Much behavioral research has been characterized by certain design features. Studies typically use few participants and sometimes only one. Participants are followed over time to determine behavioral changes resulting from interventions. The outcome measures are frequency and duration of the dysfunctional behaviors and the behaviors to be conditioned.
Behavior theory postulates that self-regulation involves choosing among different behaviors and deferring immediate reinforcement in favor of delayed (and usually greater) reinforcement. People self-regulate their behaviors by initially deciding which behaviors to regulate. They then establish discriminative stimuli for their occurrence, provide self-instruction as needed, and monitor their performances to determine whether the desired behavior occurs. This phase often involves self-recording the frequency or duration of behavior. When desirable behavior occurs, people administer self-reinforcement. These three key processes of self-monitoring, self-instruction, and self-reinforcement are discussed next.

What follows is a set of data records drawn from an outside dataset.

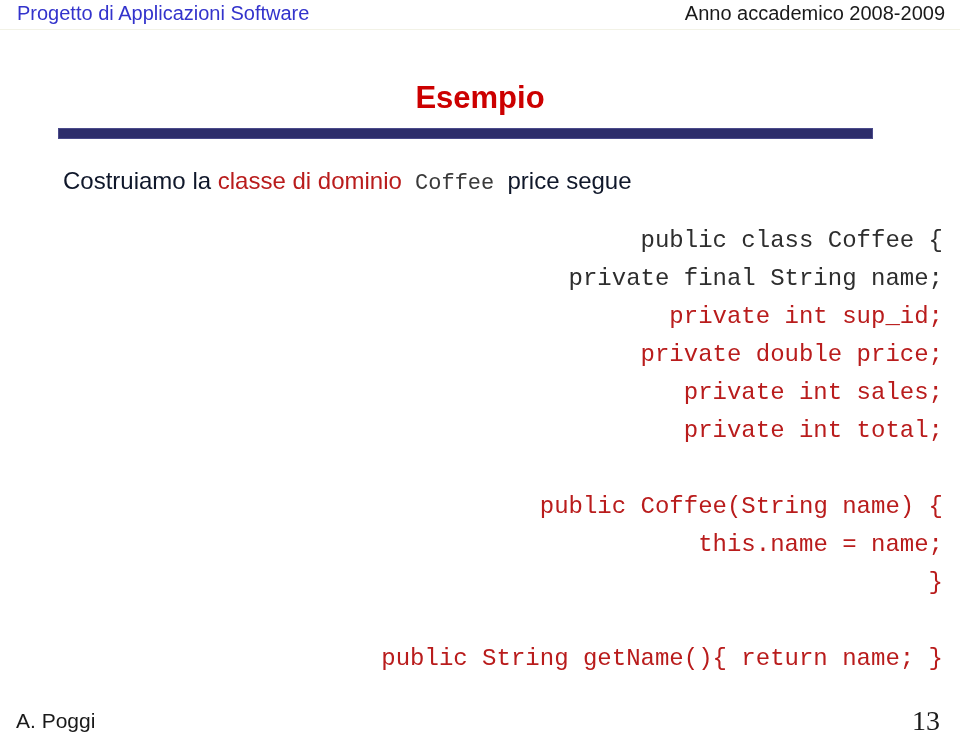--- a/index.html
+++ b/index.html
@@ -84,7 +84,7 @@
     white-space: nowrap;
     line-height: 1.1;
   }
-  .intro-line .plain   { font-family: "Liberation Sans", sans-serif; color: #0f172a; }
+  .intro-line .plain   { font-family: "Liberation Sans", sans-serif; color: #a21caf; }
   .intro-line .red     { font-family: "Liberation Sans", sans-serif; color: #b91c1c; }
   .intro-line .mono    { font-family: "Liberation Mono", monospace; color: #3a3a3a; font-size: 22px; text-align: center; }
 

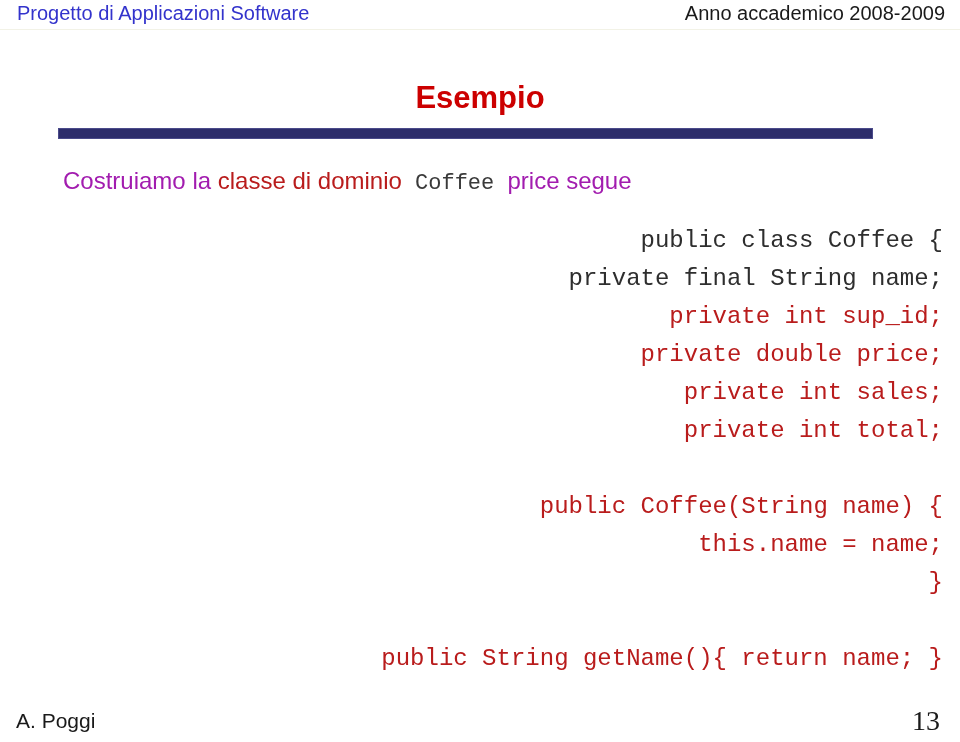--- a/index.html
+++ b/index.html
@@ -116,7 +116,7 @@
     align-items: center;
     justify-content: space-between;
     box-sizing: border-box;
-    padding: 0 20px 0 16px;
+    padding: 0 20px 0 5px;
   }
   .footer-left {
     font-size: 21px;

Self-monitoring refers to deliberate attention to some aspect of one’s behavior and often is accompanied by recording its frequency or intensity (Mace et al., 2001 ; Mace & Kratochwill, 1988 ). People can regulate their actions only if they are aware of what they do. Behaviors can be assessed on such dimensions as quality, rate, quantity, and originality. While writing a term paper, students may periodically assess their work to determine whether it states important ideas, whether they will finish it by the due date, whether it will be too long or too short, and whether it integrates their ideas. One can engage in self-monitoring in such diverse areas as motor skills (e.g., how fast one runs the 100-meter dash), art (e.g., how original one’s pen-and-ink drawings are), and social behavior (e.g., how much one interacts at social functions).